The reason why I have devoted my time to some of the key misconceptions in the e-commerce debate is to illustrate that the states are not in a crisis that demands an immediate response -- particularly one that could threaten the continued growth of e- commerce. ALEC believes that current efforts to institute a tax plan to capture supposed "lost revenue" due to Internet sales are misguided. The obvious question is do we need to extend the hand of the tax man into the web? We believe the answer, for the moment, is no. On the contrary, we encourage policy makers to take it slow with respect to e-commerce. In the absence of an obvious fiscal crisis or evidence that e-commerce is damaging traditional retail sales, there is no pressing need to implement a new, radical tax scheme. Undoubtedly, the Internet poses a challenge for policy makers in the new millennium and we are aware that sales tax revenue will continue to be an issue that crops up, but the concern right now is out of proportion to the perceived problem.
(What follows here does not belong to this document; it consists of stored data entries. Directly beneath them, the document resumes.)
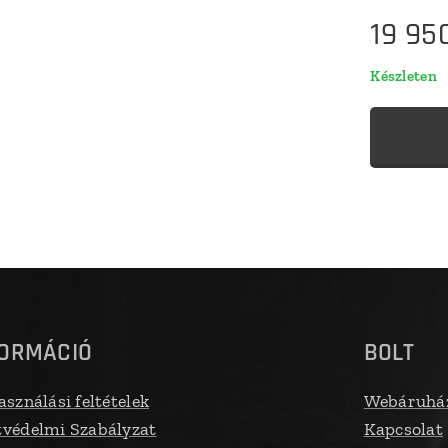
19 95
Készleten
FORMÁCIÓ
BOLT
asználási feltételek
Webáruhá
védelmi Szabályzat
Kapcsolat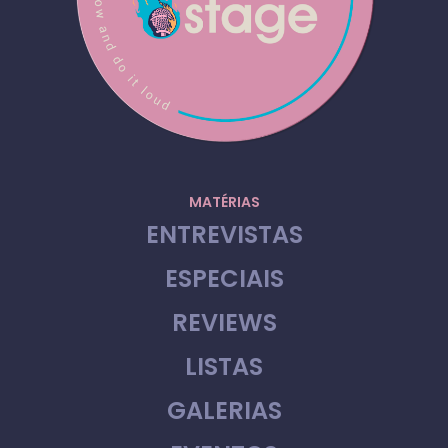
MATÉRIAS
ENTREVISTAS
ESPECIAIS
REVIEWS
LISTAS
GALERIAS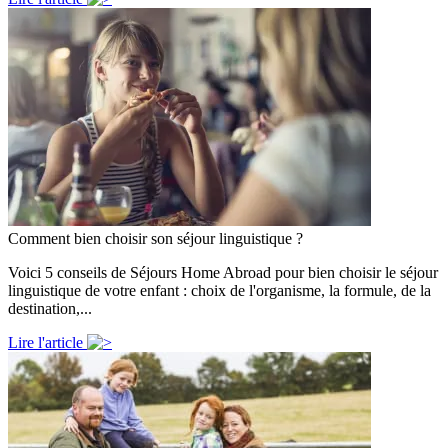
Comment bien choisir son séjour linguistique ?
Voici 5 conseils de Séjours Home Abroad pour bien choisir le séjour
linguistique de votre enfant : choix de l'organisme, la formule, de la
destination,...
Lire l'article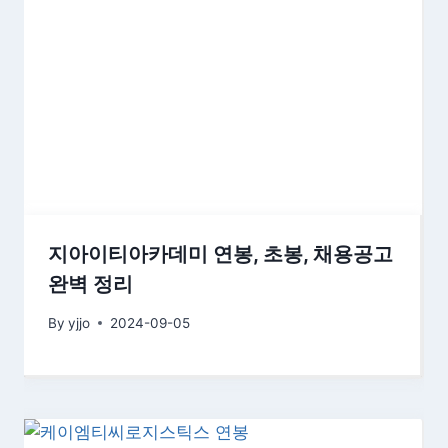
지아이티아카데미 연봉, 초봉, 채용공고
완벽 정리
By
yjjo
2024-09-05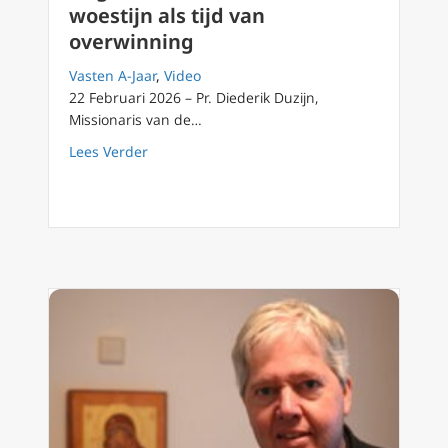
woestijn als tijd van
overwinning
Vasten A-Jaar
,
Video
22 Februari 2026 – Pr. Diederik Duzijn,
Missionaris van de…
about Dag 5 van de vasten: de woestijn als t
Lees Verder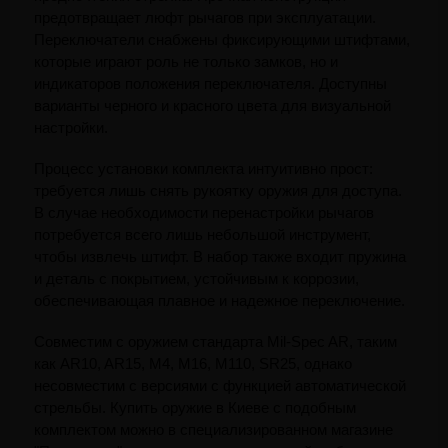
предотвращает люфт рычагов при эксплуатации. 
Переключатели снабжены фиксирующими штифтами, 
которые играют роль не только замков, но и 
индикаторов положения переключателя. Доступны 
варианты черного и красного цвета для визуальной 
настройки.
Процесс установки комплекта интуитивно прост: 
требуется лишь снять рукоятку оружия для доступа. 
В случае необходимости перенастройки рычагов 
потребуется всего лишь небольшой инструмент, 
чтобы извлечь штифт. В набор также входит пружина 
и деталь с покрытием, устойчивым к коррозии, 
обеспечивающая плавное и надежное переключение.
Совместим с оружием стандарта Mil-Spec AR, таким 
как AR10, AR15, M4, M16, M110, SR25, однако 
несовместим с версиями с функцией автоматической 
стрельбы. Купить оружие в Киеве с подобным 
комплектом можно в специализированном магазине 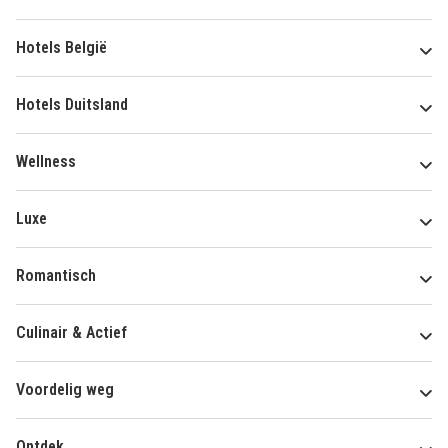
Hotels België
Hotels Duitsland
Wellness
Luxe
Romantisch
Culinair & Actief
Voordelig weg
Ontdek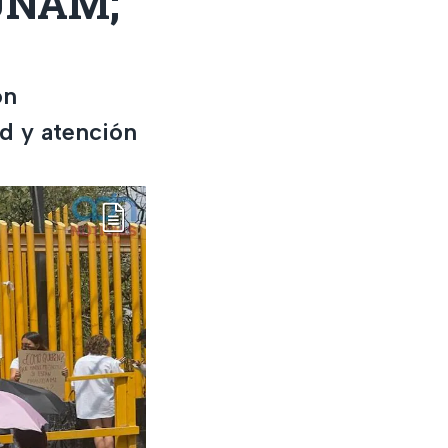
 UNAM;
on
d y atención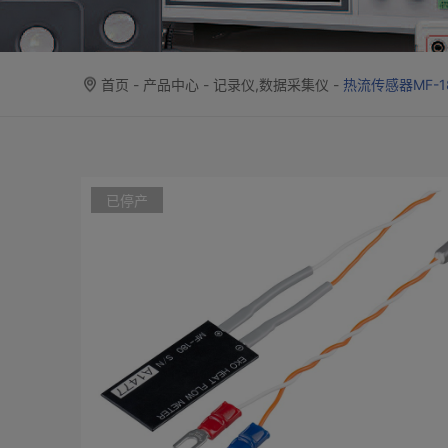
首页
-
产品中心
-
记录仪,数据采集仪
-
热流传感器MF-1
已停产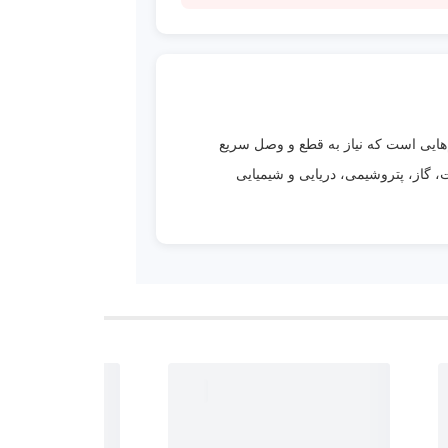
هایی است که نیاز به قطع و وصل سریع
31 و اتصال جوشی استاندارد، در صنایع نفت، گاز، پتروشیمی، دریایی و شیمیایی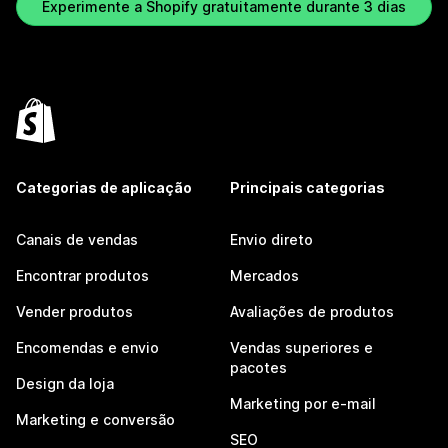
Experimente a Shopify gratuitamente durante 3 dias
Categorias de aplicação
Principais categorias
Canais de vendas
Envio direto
Encontrar produtos
Mercados
Vender produtos
Avaliações de produtos
Encomendas e envio
Vendas superiores e
pacotes
Design da loja
Marketing por e-mail
Marketing e conversão
SEO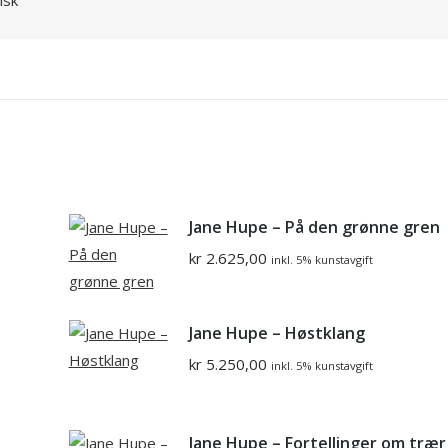
isk
Jane Hupe – På den grønne gren
kr
2.625,00
inkl. 5% kunstavgift
Jane Hupe – Høstklang
kr
5.250,00
inkl. 5% kunstavgift
Jane Hupe – Fortellinger om trær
At ALEC we take seriously the adage "the power to tax is the power to destroy." We continue to hope that Congress will continue to explore issues raised by e-commerce and the Internet, but that it will not make bad policy based on unsubstantiated claims and misplaced fears.

In the end, a free market, and a proper respect for the principles of Federalism, contained in the Constitution, will solve the issue of Internet taxation. Congress is important to ensure that the states respect the Constitution, and to promote a free market. As long as it accomplishes those two tasks, the sales tax issue will resolve itself.